■ **Testo selezionato**
::::::::

Questo vuol dire che non c’è da un lato la forma e dall’altro lato il contenuto: vuol dire che c’è
l’invenzione formale che è una configurazione, una strutturazione del contenuto.
In altri termini quando mi trovo davanti ad una poesia il senso che io riesco ad individuare non
posso trovarlo detto in altro modo ma c’è un senso, fosse anche il rifiuto del senso come spesso è
accaduto nelle avanguardie storiche del non-sense.
Il non-sense o il senso sono la stessa cosa perché pongono l’accento sul senso appunto in versione
positiva o negativa.
Allora il formalismo è da rigettare in quanto è l’oblìo di questa cosa da dire che può dire solo la
poesia ma è da rigettare ovviamente anche il contenutismo … Ora stranamente mi sembra che negli
ultimi vent’anni, quindici anni si sta affermando una attenzione formalistica esagerata anche
attraverso l’importanza che si sta dando alla metrica.
Questa importanza formalistica credo sia una conseguenza dell’attenzione che si sta dando alla
diffusione dei poeti e delle poesie cioè ad un abbassamento generale dei contenuti, a questo
abbassamento generale dei risultati poetici si sta reagendo con una chiamata endocorporativa con
dei segni distintivi della corporazione e la metrica sembra chiamata a segnalare questa distinzione
corporativa ecco perché credo che sia molto pericoloso per il valore di questa arte l’insistere in
maniera formalista sulla metrica.
2.
Ciò che si può dire in poesia si può solo dire in poesia vale anche per la dimensione sonora del
testo: noi non possiamo scindere la parola dal suono nella poesia, per la verità non possiamo
scindere la parola dall’immagine e dal suono perché la poesia è la sintesi di parola, immagine e
suono, parola intesa come senso: senso, immagine e suono e vi è una specificità della poesia
riguardo al suono per cui la poesia non può essere mutilata, non possiamo considerarla stampata e
silenziosamente stampata, dobbiamo dare voce al suo suono dobbiamo dare il volume sonoro di ciò
che è tridimensionale perché la poesia è come una scultura sonora.
Nello stesso tempo la poesia letta ad alta voce, detta, non è teatro perché il teatro è un’altra cosa, è
un’altra specificità.
Di conseguenza tutti gli effetti e gli effettacci del teatro, del cabaret possono talvolta interessare la
poesia in alcuni momenti della sua storia, ad esempio i futuristi erano molto interessati o i dadaisti,
al cabaret e ad alcune dimensioni spettacolari della poesia ma questo aveva un senso per il carattere
provocatorio di queste prime avanguardie …
Ma la natura della poesia, la sua essenza, non ha a che fare con la spettacolarizzazione, non ha a che
fare con l’aggiunta dell’effetto teatrale perché la poesia non è teatro e infatti quando si ascoltano
degli attori leggere delle poesie ci si accorge che c’è un enfasi che è esagerata rispetto alla potenza
di suono e di senso che la poesia ha già in se incorporata, cioè il testo è un potenziale già
autosufficiente di espressione sonora.

::::::::

■ **Righe di dati**
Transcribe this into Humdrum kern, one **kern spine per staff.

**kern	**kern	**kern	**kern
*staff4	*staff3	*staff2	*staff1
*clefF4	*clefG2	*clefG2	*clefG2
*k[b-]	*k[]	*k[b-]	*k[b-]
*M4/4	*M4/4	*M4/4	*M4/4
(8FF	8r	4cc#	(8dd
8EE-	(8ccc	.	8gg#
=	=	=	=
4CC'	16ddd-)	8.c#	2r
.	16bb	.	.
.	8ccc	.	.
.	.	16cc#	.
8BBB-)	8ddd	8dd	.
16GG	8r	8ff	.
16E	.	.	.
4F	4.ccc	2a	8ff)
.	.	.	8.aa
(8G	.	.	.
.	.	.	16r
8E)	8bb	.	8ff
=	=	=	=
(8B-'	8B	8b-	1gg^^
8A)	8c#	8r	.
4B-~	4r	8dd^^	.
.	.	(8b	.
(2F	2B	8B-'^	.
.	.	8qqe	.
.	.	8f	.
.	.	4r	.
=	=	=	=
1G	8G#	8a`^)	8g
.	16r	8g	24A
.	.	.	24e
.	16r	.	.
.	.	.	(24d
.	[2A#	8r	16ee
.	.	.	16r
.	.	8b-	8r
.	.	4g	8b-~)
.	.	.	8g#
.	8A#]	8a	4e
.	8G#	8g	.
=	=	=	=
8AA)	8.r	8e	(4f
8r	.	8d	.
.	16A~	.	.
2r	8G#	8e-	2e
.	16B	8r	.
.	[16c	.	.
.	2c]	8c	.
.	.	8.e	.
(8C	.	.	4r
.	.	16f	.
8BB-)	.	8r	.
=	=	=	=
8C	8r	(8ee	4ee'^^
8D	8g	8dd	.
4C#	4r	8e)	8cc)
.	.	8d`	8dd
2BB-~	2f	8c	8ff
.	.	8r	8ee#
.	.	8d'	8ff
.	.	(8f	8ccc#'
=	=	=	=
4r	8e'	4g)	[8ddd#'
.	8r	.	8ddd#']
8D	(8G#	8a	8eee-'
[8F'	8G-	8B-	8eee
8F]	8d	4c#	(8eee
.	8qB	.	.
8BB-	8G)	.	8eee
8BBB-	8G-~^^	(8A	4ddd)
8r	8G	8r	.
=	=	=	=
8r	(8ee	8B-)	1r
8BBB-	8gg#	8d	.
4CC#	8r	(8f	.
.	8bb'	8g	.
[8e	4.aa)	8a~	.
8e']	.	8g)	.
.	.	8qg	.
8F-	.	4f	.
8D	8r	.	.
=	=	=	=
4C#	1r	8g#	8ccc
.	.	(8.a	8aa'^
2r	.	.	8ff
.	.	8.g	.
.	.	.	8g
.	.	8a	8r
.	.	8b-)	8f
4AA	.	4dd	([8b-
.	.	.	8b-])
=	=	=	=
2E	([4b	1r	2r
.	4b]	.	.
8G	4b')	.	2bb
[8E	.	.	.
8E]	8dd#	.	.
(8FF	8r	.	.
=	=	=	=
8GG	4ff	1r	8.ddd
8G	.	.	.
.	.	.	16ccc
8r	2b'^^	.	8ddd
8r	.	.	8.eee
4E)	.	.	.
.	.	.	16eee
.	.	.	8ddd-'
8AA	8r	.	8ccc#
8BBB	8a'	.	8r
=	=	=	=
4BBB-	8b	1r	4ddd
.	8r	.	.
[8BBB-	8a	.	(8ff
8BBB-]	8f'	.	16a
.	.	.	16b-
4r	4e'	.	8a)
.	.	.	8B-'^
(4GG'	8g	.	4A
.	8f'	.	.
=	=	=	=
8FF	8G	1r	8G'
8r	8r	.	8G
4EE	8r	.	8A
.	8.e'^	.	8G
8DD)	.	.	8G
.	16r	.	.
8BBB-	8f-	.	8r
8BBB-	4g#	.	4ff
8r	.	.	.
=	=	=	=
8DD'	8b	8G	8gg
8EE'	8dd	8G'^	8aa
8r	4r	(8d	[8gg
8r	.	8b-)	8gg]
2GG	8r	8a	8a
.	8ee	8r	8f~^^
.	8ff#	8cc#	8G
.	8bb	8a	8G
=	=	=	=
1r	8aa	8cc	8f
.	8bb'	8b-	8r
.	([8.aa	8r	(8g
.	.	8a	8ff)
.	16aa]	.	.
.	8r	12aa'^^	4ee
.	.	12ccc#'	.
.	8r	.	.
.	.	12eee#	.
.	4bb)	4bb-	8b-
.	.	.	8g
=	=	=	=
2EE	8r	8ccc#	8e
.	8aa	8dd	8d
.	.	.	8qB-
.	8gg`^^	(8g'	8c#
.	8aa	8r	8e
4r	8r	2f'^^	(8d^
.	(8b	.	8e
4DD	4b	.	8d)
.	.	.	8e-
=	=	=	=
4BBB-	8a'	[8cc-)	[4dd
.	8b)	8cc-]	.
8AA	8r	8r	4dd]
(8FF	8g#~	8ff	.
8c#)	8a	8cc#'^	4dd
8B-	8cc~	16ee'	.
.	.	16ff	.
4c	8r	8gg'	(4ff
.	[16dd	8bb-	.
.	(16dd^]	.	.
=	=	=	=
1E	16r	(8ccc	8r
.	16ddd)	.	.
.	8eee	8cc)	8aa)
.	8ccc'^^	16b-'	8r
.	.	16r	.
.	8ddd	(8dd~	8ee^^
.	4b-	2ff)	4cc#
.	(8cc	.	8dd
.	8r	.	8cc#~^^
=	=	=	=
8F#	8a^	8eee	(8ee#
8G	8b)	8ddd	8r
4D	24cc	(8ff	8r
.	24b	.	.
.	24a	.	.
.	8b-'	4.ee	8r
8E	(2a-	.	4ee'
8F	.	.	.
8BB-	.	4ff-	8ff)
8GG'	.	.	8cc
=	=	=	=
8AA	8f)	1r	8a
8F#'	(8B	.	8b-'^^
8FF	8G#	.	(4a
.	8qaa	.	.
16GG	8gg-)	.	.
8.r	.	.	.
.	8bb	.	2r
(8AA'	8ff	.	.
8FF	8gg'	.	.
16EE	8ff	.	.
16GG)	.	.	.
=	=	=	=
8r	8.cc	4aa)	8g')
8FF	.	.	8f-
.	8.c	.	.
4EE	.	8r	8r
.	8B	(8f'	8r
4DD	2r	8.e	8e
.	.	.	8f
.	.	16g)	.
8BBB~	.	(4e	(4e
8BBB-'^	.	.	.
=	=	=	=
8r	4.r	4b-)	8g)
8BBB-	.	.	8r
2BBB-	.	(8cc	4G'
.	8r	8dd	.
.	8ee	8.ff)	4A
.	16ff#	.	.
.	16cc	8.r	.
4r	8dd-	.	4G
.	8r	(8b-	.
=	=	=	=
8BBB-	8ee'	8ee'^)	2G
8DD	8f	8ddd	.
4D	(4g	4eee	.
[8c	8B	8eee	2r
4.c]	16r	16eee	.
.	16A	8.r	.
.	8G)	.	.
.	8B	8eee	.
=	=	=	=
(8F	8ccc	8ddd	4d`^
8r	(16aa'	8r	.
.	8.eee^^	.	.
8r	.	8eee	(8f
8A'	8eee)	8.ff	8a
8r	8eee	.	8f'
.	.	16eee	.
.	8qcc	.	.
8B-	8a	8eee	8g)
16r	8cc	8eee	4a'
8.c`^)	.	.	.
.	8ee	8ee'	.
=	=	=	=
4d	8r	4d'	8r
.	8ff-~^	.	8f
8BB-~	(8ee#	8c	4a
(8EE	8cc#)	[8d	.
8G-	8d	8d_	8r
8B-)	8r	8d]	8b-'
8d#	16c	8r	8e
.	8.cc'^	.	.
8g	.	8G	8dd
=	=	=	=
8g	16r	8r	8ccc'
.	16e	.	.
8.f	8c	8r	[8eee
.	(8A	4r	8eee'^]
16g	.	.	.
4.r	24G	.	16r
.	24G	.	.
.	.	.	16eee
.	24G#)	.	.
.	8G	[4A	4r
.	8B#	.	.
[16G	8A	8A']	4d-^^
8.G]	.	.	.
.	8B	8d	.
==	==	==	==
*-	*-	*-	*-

::::::::

■ **Problema proposto**
Secondo il testo sulla poesia, di quali tre elementi la poesia è la sintesi?

■ **Risposta corretta**
Di parola, immagine e suono.